[WHAT THE TASK REQUIRES]
Write the next part of the case report below on pulmonary Aspergillus sydowii infection, beginning right after its final line.

[EXTRACTED TEXT]
BPG is committed to discovery and dissemination of knowledge
Case Report Open Access
Copyright: ©Author(s) 2026. This article is an open access article distributed under the terms and conditions of the Creative Commons Attribution-NonCommercial (CC BY-NC 4.0) license. No commercial re-use. See permissions. Published by Baishideng Publishing Group Inc.
World J Clin Cases. Mar 26, 2026; 14(9): 118800
Published online Mar 26, 2026. doi: 10.12998/wjcc.v14.i9.118800
Pulmonary Aspergillus sydowii infection in an immunocompetent host from Northwestern India: A case report
Sidhya Choudhary, Department of Microbiology, Dr Sampurnanand Medical College, Jodhpur 342003, Rājasthān, India
ORCID number: Sidhya Choudhary (0000-0002-6567-1038).
Author contributions: Choudhary S contributed to conceptualization, data curation, investigation, methodology, writing-original draft, writing-review and editing.
Informed consent statement: Written informed consent for publication of this report was obtained from the patient.

[MATERIAL SHOWN]
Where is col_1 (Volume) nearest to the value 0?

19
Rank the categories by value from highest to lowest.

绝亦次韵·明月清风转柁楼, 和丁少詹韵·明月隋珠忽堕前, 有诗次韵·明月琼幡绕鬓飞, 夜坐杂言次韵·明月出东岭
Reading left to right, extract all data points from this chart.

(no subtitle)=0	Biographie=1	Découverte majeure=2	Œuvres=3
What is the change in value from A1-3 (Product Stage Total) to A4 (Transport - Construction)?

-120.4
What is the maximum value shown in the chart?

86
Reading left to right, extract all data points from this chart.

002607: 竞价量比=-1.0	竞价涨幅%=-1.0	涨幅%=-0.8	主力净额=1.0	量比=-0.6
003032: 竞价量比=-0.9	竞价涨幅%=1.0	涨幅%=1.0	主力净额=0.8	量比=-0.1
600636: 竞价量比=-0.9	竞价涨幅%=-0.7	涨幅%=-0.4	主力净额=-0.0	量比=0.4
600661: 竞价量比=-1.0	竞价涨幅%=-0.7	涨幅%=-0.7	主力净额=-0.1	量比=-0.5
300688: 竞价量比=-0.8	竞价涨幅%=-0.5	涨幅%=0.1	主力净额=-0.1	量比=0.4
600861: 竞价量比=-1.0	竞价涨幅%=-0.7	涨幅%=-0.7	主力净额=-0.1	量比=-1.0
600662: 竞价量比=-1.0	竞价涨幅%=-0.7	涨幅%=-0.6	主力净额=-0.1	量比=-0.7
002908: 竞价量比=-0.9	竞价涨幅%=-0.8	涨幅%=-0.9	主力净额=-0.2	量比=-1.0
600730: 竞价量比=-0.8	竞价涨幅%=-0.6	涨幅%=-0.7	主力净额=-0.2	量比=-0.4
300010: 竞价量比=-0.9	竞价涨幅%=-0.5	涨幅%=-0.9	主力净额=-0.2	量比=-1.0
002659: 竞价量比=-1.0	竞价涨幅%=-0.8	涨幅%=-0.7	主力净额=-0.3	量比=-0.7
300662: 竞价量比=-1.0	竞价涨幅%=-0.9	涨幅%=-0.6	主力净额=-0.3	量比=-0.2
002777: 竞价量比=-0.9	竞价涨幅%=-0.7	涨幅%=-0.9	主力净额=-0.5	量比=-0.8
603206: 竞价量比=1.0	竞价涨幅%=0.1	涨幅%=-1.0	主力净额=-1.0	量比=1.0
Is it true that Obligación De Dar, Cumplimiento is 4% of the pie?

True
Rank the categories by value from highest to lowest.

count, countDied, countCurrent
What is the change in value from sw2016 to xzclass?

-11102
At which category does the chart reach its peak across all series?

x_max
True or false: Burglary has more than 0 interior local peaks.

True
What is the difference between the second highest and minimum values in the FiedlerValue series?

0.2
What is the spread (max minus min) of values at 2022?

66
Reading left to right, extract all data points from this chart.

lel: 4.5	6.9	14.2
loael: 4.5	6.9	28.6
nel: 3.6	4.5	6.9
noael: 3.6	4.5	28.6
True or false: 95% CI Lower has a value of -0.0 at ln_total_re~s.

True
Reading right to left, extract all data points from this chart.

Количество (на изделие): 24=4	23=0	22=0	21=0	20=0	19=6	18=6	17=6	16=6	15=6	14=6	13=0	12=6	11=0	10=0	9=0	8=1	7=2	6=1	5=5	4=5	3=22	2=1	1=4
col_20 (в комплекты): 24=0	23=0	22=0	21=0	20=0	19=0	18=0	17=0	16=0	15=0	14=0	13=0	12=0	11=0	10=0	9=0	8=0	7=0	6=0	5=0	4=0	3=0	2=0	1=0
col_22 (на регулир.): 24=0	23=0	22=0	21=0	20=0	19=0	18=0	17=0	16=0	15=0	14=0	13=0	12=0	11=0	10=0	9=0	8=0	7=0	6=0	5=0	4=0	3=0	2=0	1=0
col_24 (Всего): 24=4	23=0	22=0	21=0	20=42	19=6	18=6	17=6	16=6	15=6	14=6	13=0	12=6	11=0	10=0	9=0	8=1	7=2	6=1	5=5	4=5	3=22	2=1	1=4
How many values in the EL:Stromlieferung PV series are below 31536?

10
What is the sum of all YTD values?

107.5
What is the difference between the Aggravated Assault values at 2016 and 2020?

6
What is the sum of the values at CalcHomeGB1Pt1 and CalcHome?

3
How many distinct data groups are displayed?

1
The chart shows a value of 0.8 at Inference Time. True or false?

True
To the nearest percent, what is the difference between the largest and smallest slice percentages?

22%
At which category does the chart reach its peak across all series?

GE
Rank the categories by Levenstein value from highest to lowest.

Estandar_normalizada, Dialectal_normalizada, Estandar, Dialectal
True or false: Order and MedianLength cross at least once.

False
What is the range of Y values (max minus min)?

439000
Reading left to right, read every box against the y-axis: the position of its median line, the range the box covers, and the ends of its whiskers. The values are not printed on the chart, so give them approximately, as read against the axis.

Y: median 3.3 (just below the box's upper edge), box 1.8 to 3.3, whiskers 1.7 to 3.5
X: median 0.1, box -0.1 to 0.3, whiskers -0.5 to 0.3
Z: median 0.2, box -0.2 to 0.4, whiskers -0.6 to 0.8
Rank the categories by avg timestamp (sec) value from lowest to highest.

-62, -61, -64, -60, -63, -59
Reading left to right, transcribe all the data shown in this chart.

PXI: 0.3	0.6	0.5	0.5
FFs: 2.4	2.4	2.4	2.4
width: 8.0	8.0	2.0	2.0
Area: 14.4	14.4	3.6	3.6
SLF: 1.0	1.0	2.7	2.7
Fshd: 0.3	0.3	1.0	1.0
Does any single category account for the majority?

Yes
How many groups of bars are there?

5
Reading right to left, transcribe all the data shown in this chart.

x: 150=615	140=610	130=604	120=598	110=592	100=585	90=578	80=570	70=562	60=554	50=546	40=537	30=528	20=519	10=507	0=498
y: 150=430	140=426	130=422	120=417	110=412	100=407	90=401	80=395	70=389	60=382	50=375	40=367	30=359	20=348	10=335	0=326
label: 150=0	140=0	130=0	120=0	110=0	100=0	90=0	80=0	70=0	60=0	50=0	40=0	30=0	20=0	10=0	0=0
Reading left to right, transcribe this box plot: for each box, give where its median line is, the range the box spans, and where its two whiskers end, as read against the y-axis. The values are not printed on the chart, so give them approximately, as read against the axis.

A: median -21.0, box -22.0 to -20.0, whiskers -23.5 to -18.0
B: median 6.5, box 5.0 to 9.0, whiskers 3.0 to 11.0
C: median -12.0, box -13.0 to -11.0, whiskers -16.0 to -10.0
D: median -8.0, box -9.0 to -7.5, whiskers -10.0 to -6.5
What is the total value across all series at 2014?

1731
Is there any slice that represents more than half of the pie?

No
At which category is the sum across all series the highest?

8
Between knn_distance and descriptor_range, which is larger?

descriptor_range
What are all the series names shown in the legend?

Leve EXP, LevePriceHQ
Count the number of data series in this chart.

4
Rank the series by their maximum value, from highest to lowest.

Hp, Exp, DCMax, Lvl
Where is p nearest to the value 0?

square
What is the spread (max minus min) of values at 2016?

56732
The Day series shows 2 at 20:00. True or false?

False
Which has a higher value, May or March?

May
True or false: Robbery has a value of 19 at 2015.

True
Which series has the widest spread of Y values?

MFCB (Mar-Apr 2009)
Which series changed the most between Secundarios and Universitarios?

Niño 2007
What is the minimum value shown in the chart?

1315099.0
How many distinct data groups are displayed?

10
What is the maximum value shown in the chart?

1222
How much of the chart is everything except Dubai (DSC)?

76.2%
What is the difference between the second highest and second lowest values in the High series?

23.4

[RESPONSE BOX]
Conflict-of-interest statement: All authors declare that they have no conflict of interest to disclose.
CARE Checklist (2016) statement: The authors have read the CARE Checklist (2016), and the manuscript was prepared and revised according to the CARE Checklist (2016).
Corresponding author: Sidhya Choudhary, MD, Assistant Professor, Department of Microbiology, Dr. Sampurnanand Medical College, Residency Road, Sector-D, Shastri Nagar, Jodhpur 342003, Rājasthān, India. sidhyach@gmail.com
Received: January 12, 2026
Revised: February 11, 2026
Accepted: March 5, 2026
Published online: March 26, 2026
Processing time: 72 Days and 9.8 Hours

Abstract
BACKGROUND

Aspergillus sydowii (A. sydowii) is a ubiquitous saprophytic mold that is only rarely implicated in human disease. Pulmonary infection due to A. sydowii is exceedingly uncommon, particularly in immunocompetent individuals. With increasing environmental exposure and advances in fungal diagnostic techniques, rare Aspergillus species are increasingly being recognized as causative agents of respiratory infections.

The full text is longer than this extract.